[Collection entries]
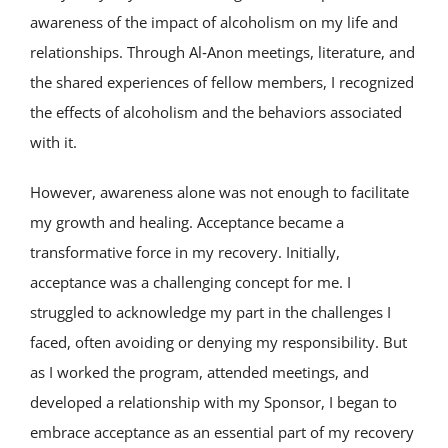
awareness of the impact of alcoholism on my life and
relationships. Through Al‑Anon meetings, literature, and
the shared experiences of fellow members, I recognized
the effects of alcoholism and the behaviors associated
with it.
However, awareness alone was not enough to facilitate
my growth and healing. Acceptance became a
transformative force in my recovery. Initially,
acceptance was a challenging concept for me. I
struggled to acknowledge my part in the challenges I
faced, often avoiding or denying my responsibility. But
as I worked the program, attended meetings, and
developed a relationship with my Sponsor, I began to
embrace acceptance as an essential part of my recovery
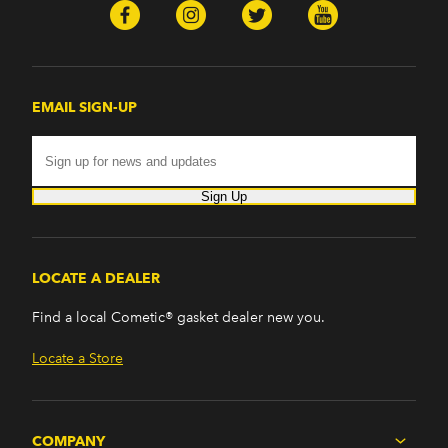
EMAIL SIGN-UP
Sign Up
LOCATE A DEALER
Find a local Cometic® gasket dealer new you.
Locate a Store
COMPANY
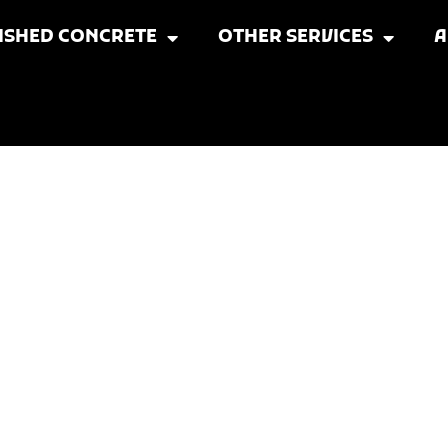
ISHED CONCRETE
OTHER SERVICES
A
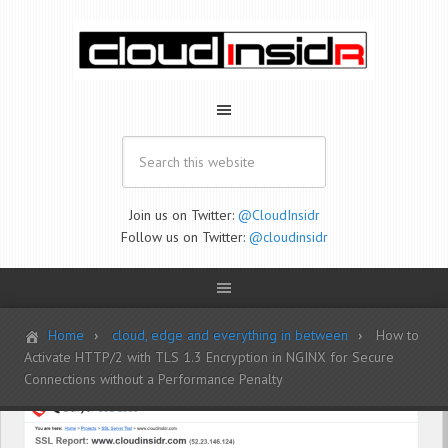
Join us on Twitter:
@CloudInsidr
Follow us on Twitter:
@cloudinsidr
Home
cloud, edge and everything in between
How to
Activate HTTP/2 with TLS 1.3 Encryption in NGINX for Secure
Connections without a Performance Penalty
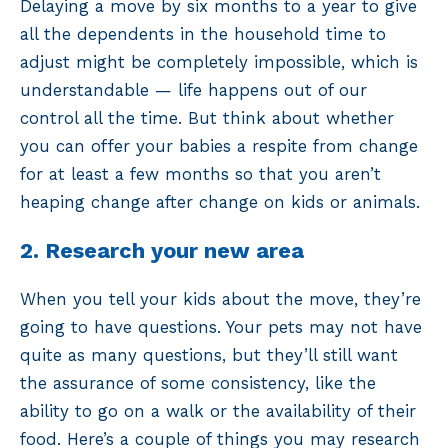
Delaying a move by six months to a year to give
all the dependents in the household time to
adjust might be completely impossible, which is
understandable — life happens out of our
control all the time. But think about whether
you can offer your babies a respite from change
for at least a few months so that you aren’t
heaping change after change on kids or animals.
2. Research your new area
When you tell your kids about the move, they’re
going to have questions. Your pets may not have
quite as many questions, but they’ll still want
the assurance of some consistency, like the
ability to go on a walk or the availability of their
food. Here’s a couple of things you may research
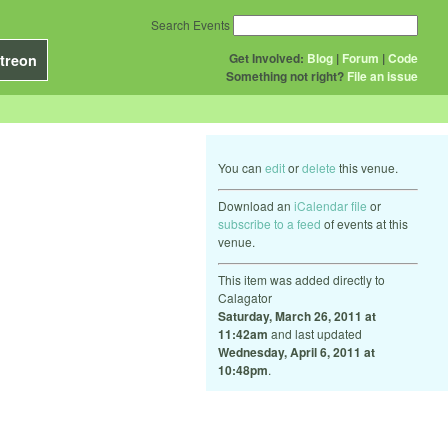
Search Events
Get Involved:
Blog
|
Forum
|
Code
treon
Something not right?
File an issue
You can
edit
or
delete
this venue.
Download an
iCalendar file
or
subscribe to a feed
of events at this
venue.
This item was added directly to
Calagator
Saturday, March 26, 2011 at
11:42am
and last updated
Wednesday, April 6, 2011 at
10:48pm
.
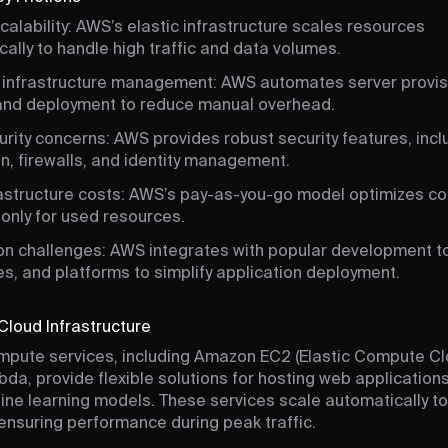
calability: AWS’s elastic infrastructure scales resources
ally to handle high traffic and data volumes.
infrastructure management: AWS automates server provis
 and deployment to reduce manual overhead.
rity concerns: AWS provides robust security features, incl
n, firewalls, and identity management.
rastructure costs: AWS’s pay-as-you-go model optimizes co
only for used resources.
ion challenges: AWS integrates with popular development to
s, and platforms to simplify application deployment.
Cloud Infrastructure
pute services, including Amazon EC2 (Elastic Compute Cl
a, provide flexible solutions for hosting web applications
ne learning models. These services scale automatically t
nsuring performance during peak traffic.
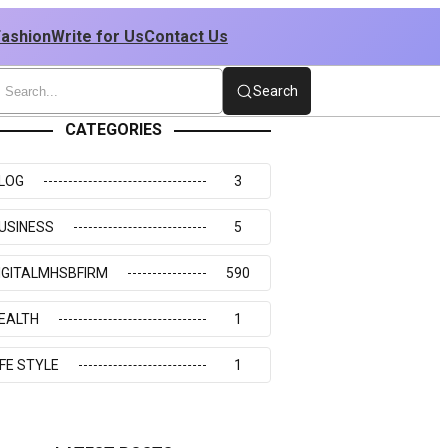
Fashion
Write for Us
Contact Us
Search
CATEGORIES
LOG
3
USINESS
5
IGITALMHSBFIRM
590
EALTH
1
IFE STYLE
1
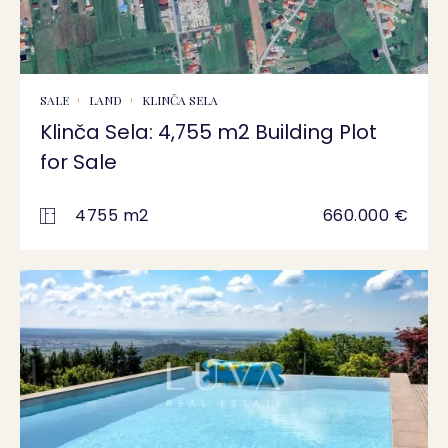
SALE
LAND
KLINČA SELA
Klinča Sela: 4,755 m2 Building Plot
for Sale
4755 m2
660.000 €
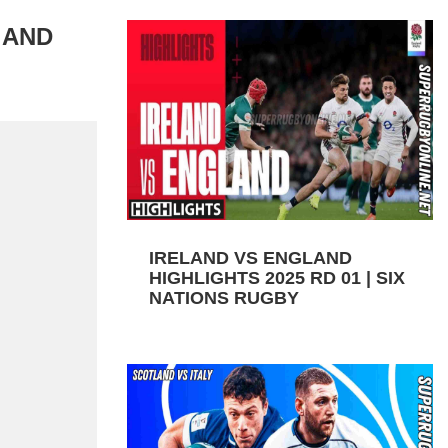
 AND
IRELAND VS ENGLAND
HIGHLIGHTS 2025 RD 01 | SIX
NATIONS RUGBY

:: TASK INSTRUCTIONS ::
The whole of the data needs to be copied word for word, though not its pictures.

:: RESPONSE BELOW ::
awareness of the impact of alcoholism on my life and
relationships. Through Al‑Anon meetings, literature, and
the shared experiences of fellow members, I recognized
the effects of alcoholism and the behaviors associated
with it.
However, awareness alone was not enough to facilitate
my growth and healing. Acceptance became a
transformative force in my recovery. Initially,
acceptance was a challenging concept for me. I
struggled to acknowledge my part in the challenges I
faced, often avoiding or denying my responsibility. But
as I worked the program, attended meetings, and
developed a relationship with my Sponsor, I began to
embrace acceptance as an essential part of my recovery
EMAIL SIGN-UP
Sign Up
LOCATE A DEALER
Find a local Cometic® gasket dealer new you.
Locate a Store
COMPANY
ISHED CONCRETE
OTHER SERVICES
A
Join us on Twitter:
@CloudInsidr
Follow us on Twitter:
@cloudinsidr
Home
cloud, edge and everything in between
How to
Activate HTTP/2 with TLS 1.3 Encryption in NGINX for Secure
Connections without a Performance Penalty
Delaying a move by six months to a year to give
all the dependents in the household time to
adjust might be completely impossible, which is
understandable — life happens out of our
control all the time. But think about whether
you can offer your babies a respite from change
for at least a few months so that you aren’t
heaping change after change on kids or animals.
2. Research your new area
When you tell your kids about the move, they’re
going to have questions. Your pets may not have
quite as many questions, but they’ll still want
the assurance of some consistency, like the
ability to go on a walk or the availability of their
food. Here’s a couple of things you may research
Search Events
Get Involved:
Blog
|
Forum
|
Code
treon
Something not right?
File an issue
You can
edit
or
delete
this venue.
Download an
iCalendar file
or
subscribe to a feed
of events at this
venue.
This item was added directly to
Calagator
Saturday, March 26, 2011 at
11:42am
and last updated
Wednesday, April 6, 2011 at
10:48pm
.
calability: AWS’s elastic infrastructure scales resources
ally to handle high traffic and data volumes.
infrastructure management: AWS automates server provis
 and deployment to reduce manual overhead.
rity concerns: AWS provides robust security features, incl
n, firewalls, and identity management.
rastructure costs: AWS’s pay-as-you-go model optimizes co
only for used resources.
ion challenges: AWS integrates with popular development to
s, and platforms to simplify application deployment.
Cloud Infrastructure
pute services, including Amazon EC2 (Elastic Compute Cl
a, provide flexible solutions for hosting web applications
ne learning models. These services scale automatically t
nsuring performance during peak traffic.
Fashion
Write for Us
Contact Us
Search
CATEGORIES
LOG
3
USINESS
5
IGITALMHSBFIRM
590
EALTH
1
IFE STYLE
1
SALE
LAND
KLINČA SELA
Klinča Sela: 4,755 m2 Building Plot
for Sale
4755 m2
660.000 €
 AND
IRELAND VS ENGLAND
HIGHLIGHTS 2025 RD 01 | SIX
NATIONS RUGBY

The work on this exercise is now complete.